» ASSIGNMENT
Find and copy each line of the listing below that has the word "status" in it.

*** Opening RAW DATA ***

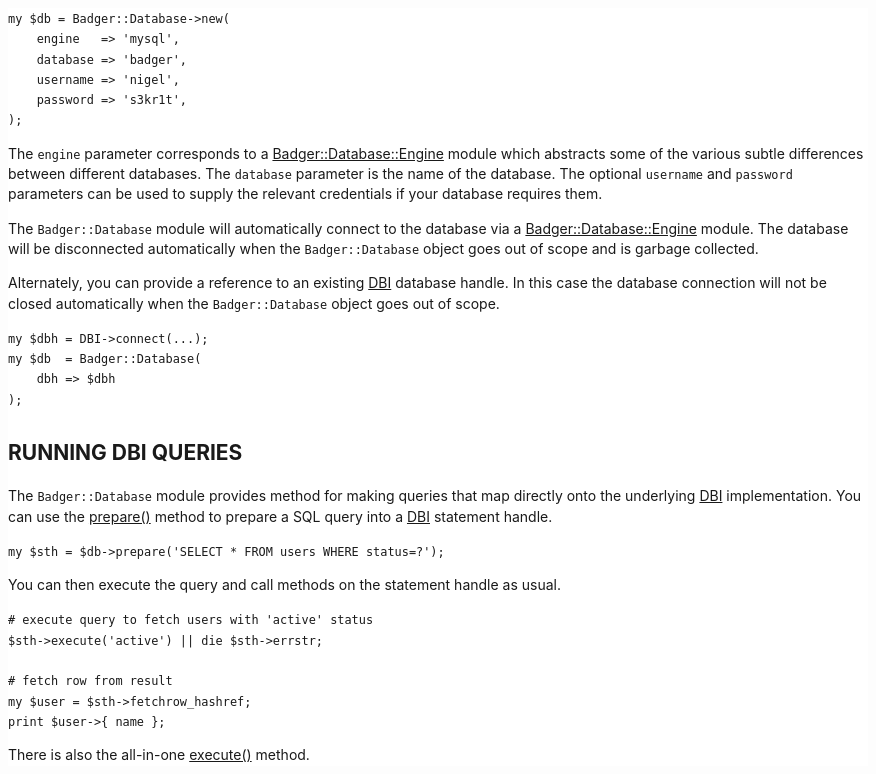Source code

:     my $db = Badger::Database->new(
        engine   => 'mysql',
        database => 'badger',
        username => 'nigel',
        password => 's3kr1t',
    );

The `engine` parameter corresponds to a [Badger::Database::Engine](https://metacpan.org/pod/Badger%3A%3ADatabase%3A%3AEngine) module
which abstracts some of the various subtle differences between different
databases.  The `database` parameter is the name of the database.  The
optional `username` and `password` parameters can be used to supply the
relevant credentials if your database requires them.

The `Badger::Database` module will automatically connect to the database
via a [Badger::Database::Engine](https://metacpan.org/pod/Badger%3A%3ADatabase%3A%3AEngine) module.  The database will be disconnected
automatically when the `Badger::Database` object goes out of scope and is
garbage collected.

Alternately, you can provide a reference to an existing [DBI](https://metacpan.org/pod/DBI) database
handle.  In this case the database connection will not be closed
automatically when the `Badger::Database` object goes out of scope.

    my $dbh = DBI->connect(...);
    my $db  = Badger::Database(
        dbh => $dbh
    );

## RUNNING DBI QUERIES

The `Badger::Database` module provides method for making queries that
map directly onto the underlying [DBI](https://metacpan.org/pod/DBI) implementation.  You can use
the [prepare()](https://metacpan.org/pod/prepare%28%29) method to prepare a SQL query into a [DBI](https://metacpan.org/pod/DBI) statement
handle.

    my $sth = $db->prepare('SELECT * FROM users WHERE status=?');

You can then execute the query and call methods on the statement handle
as usual.

    # execute query to fetch users with 'active' status
    $sth->execute('active') || die $sth->errstr;

    # fetch row from result
    my $user = $sth->fetchrow_hashref;
    print $user->{ name };

There is also the all-in-one [execute()](https://metacpan.org/pod/execute%28%29) method.
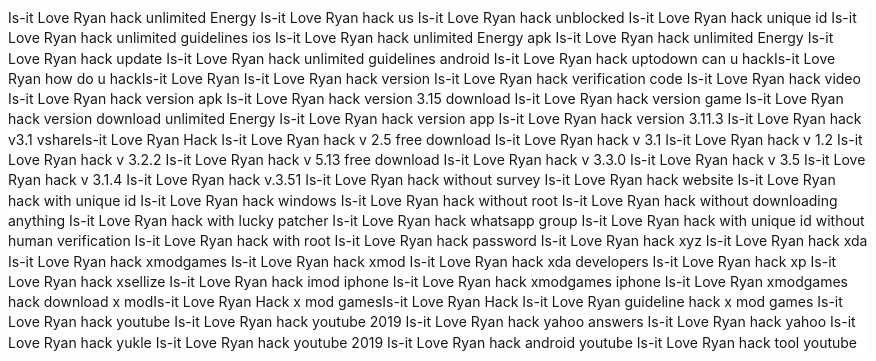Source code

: Is-it Love Ryan hack unlimited Energy
Is-it Love Ryan hack us
Is-it Love Ryan hack unblocked
Is-it Love Ryan hack unique id
Is-it Love Ryan hack unlimited guidelines ios
Is-it Love Ryan hack unlimited Energy apk
Is-it Love Ryan hack unlimited Energy
Is-it Love Ryan hack update
Is-it Love Ryan hack unlimited guidelines android
Is-it Love Ryan hack uptodown
can u hackIs-it Love Ryan
how do u hackIs-it Love Ryan
Is-it Love Ryan hack version
Is-it Love Ryan hack verification code
Is-it Love Ryan hack video
Is-it Love Ryan hack version apk
Is-it Love Ryan hack version 3.15 download
Is-it Love Ryan hack version game
Is-it Love Ryan hack version download unlimited Energy
Is-it Love Ryan hack version app
Is-it Love Ryan hack version 3.11.3
Is-it Love Ryan hack v3.1
vshareIs-it Love Ryan Hack
Is-it Love Ryan hack v 2.5 free download
Is-it Love Ryan hack v 3.1
Is-it Love Ryan hack v 1.2
Is-it Love Ryan hack v 3.2.2
Is-it Love Ryan hack v 5.13 free download
Is-it Love Ryan hack v 3.3.0
Is-it Love Ryan hack v 3.5
Is-it Love Ryan hack v 3.1.4
Is-it Love Ryan hack v.3.51
Is-it Love Ryan hack without survey
Is-it Love Ryan hack website
Is-it Love Ryan hack with unique id
Is-it Love Ryan hack windows
Is-it Love Ryan hack without root
Is-it Love Ryan hack without downloading anything
Is-it Love Ryan hack with lucky patcher
Is-it Love Ryan hack whatsapp group
Is-it Love Ryan hack with unique id without human verification
Is-it Love Ryan hack with root
Is-it Love Ryan hack password
Is-it Love Ryan hack xyz
Is-it Love Ryan hack xda
Is-it Love Ryan hack xmodgames
Is-it Love Ryan hack xmod
Is-it Love Ryan hack xda developers
Is-it Love Ryan hack xp
Is-it Love Ryan hack xsellize
Is-it Love Ryan hack imod iphone
Is-it Love Ryan hack xmodgames iphone
Is-it Love Ryan xmodgames hack download
x modIs-it Love Ryan Hack
x mod gamesIs-it Love Ryan Hack
Is-it Love Ryan guideline hack x mod games
Is-it Love Ryan hack youtube
Is-it Love Ryan hack youtube 2019
Is-it Love Ryan hack yahoo answers
Is-it Love Ryan hack yahoo
Is-it Love Ryan hack yukle
Is-it Love Ryan hack youtube 2019
Is-it Love Ryan hack android youtube
Is-it Love Ryan hack tool youtube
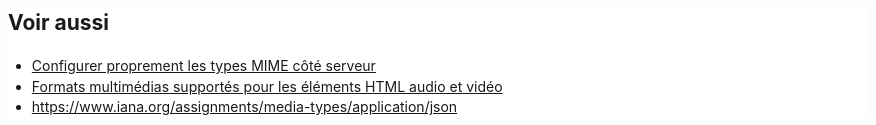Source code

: ## Voir aussi

- [Configurer proprement les types MIME côté serveur](/fr/docs/Learn/Server-side/Configuring_server_MIME_types)
- [Formats multimédias supportés pour les éléments HTML audio et vidéo](/fr/docs/Web/Media/Guides/Formats)
- <https://www.iana.org/assignments/media-types/application/json>
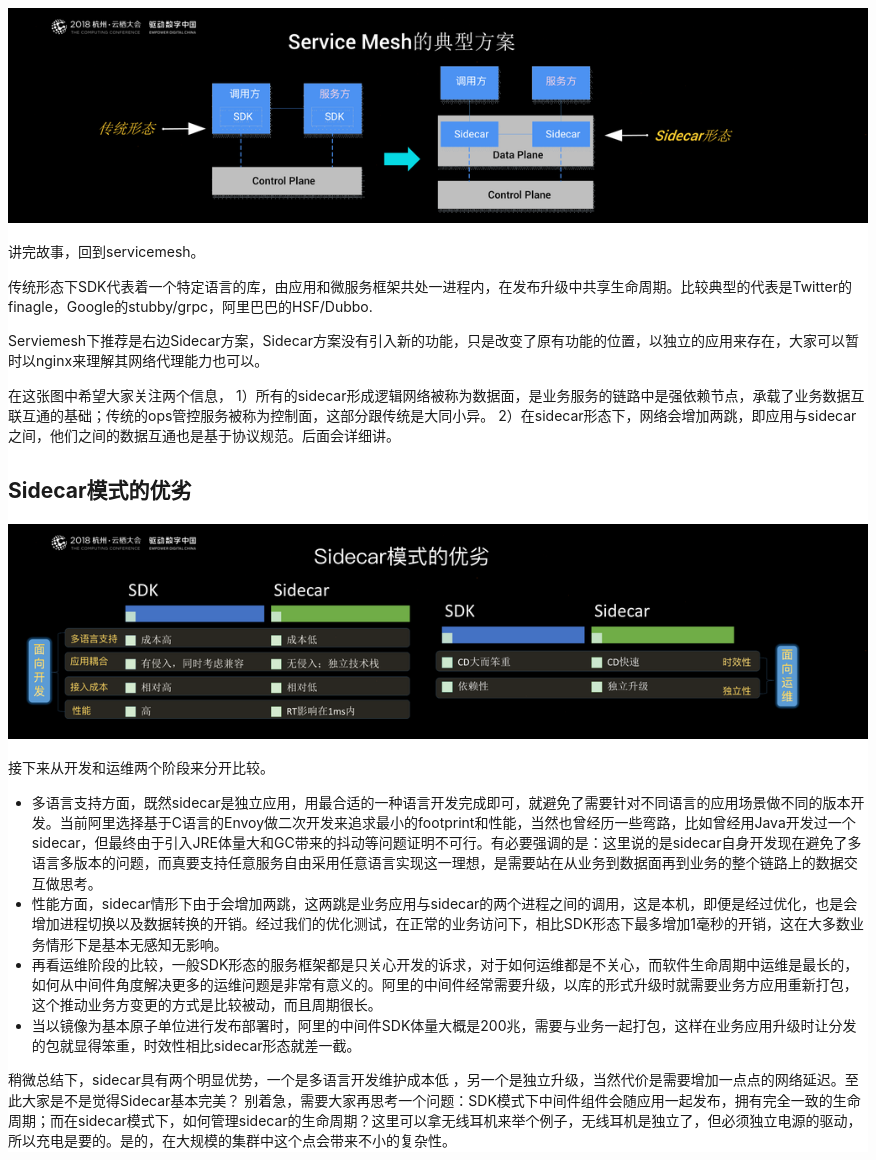 
![2.png | center | 826x206](../../img/blog/dubbomesh/2.png "")

讲完故事，回到servicemesh。

传统形态下SDK代表着一个特定语言的库，由应用和微服务框架共处一进程内，在发布升级中共享生命周期。比较典型的代表是Twitter的finagle，Google的stubby/grpc，阿里巴巴的HSF/Dubbo.

Serviemesh下推荐是右边Sidecar方案，Sidecar方案没有引入新的功能，只是改变了原有功能的位置，以独立的应用来存在，大家可以暂时以nginx来理解其网络代理能力也可以。

在这张图中希望大家关注两个信息， 1）所有的sidecar形成逻辑网络被称为数据面，是业务服务的链路中是强依赖节点，承载了业务数据互联互通的基础；传统的ops管控服务被称为控制面，这部分跟传统是大同小异。 2）在sidecar形态下，网络会增加两跳，即应用与sidecar之间，他们之间的数据互通也是基于协议规范。后面会详细讲。

## Sidecar模式的优劣


![3.png | center | 826x206](../../img/blog/dubbomesh/3.png "")

接下来从开发和运维两个阶段来分开比较。

* 多语言支持方面，既然sidecar是独立应用，用最合适的一种语言开发完成即可，就避免了需要针对不同语言的应用场景做不同的版本开发。当前阿里选择基于C语言的Envoy做二次开发来追求最小的footprint和性能，当然也曾经历一些弯路，比如曾经用Java开发过一个sidecar，但最终由于引入JRE体量大和GC带来的抖动等问题证明不可行。有必要强调的是：这里说的是sidecar自身开发现在避免了多语言多版本的问题，而真要支持任意服务自由采用任意语言实现这一理想，是需要站在从业务到数据面再到业务的整个链路上的数据交互做思考。
* 性能方面，sidecar情形下由于会增加两跳，这两跳是业务应用与sidecar的两个进程之间的调用，这是本机，即便是经过优化，也是会增加进程切换以及数据转换的开销。经过我们的优化测试，在正常的业务访问下，相比SDK形态下最多增加1毫秒的开销，这在大多数业务情形下是基本无感知无影响。
* 再看运维阶段的比较，一般SDK形态的服务框架都是只关心开发的诉求，对于如何运维都是不关心，而软件生命周期中运维是最长的，如何从中间件角度解决更多的运维问题是非常有意义的。阿里的中间件经常需要升级，以库的形式升级时就需要业务方应用重新打包，这个推动业务方变更的方式是比较被动，而且周期很长。
* 当以镜像为基本原子单位进行发布部署时，阿里的中间件SDK体量大概是200兆，需要与业务一起打包，这样在业务应用升级时让分发的包就显得笨重，时效性相比sidecar形态就差一截。

稍微总结下，sidecar具有两个明显优势，一个是多语言开发维护成本低 ，另一个是独立升级，当然代价是需要增加一点点的网络延迟。至此大家是不是觉得Sidecar基本完美？ 别着急，需要大家再思考一个问题：SDK模式下中间件组件会随应用一起发布，拥有完全一致的生命周期；而在sidecar模式下，如何管理sidecar的生命周期？这里可以拿无线耳机来举个例子，无线耳机是独立了，但必须独立电源的驱动，所以充电是要的。是的，在大规模的集群中这个点会带来不小的复杂性。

*** Closing RAW DATA ***

» ANSWER TO THIS EXERCISE
    my $sth = $db->prepare('SELECT * FROM users WHERE status=?');
    # execute query to fetch users with 'active' status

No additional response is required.